• [Records for the task]
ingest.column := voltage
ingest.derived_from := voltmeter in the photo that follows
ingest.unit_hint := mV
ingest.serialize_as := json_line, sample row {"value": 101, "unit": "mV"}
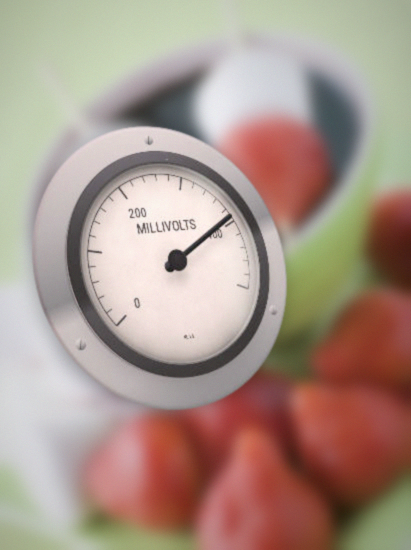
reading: {"value": 390, "unit": "mV"}
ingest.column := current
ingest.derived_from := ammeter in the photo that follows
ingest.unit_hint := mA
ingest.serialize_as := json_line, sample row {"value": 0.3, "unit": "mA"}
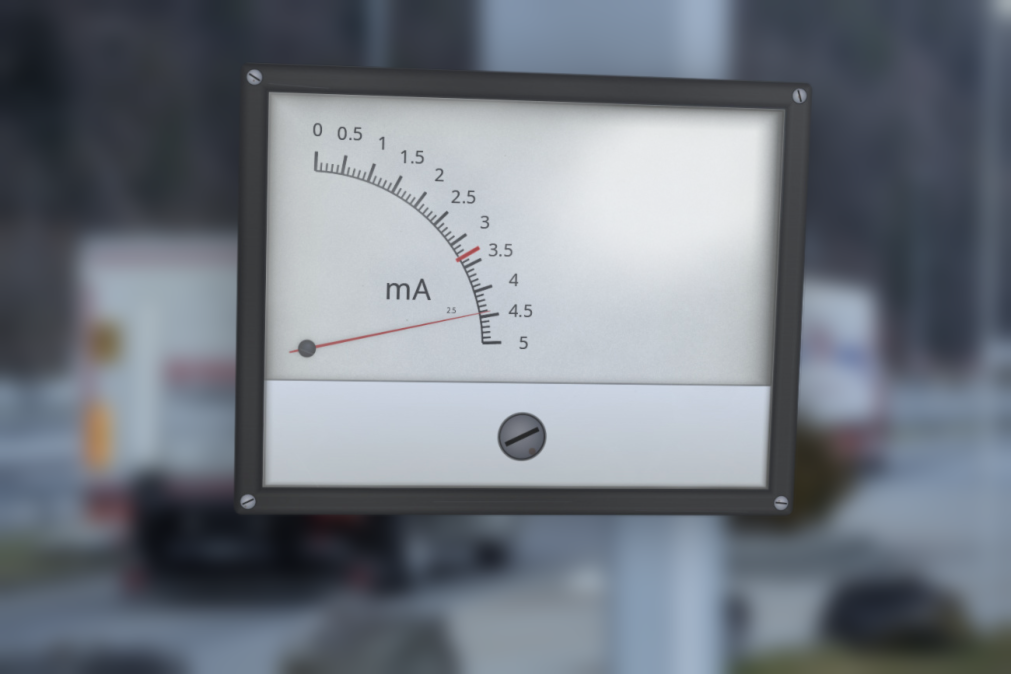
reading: {"value": 4.4, "unit": "mA"}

• [What you need to do]
Rewrite every row above with "photo that follows" changed to "next photo" and everything else left as is. Leave the pictures out.

• [Task result]
ingest.column := voltage
ingest.derived_from := voltmeter in the next photo
ingest.unit_hint := mV
ingest.serialize_as := json_line, sample row {"value": 101, "unit": "mV"}
reading: {"value": 390, "unit": "mV"}
ingest.column := current
ingest.derived_from := ammeter in the next photo
ingest.unit_hint := mA
ingest.serialize_as := json_line, sample row {"value": 0.3, "unit": "mA"}
reading: {"value": 4.4, "unit": "mA"}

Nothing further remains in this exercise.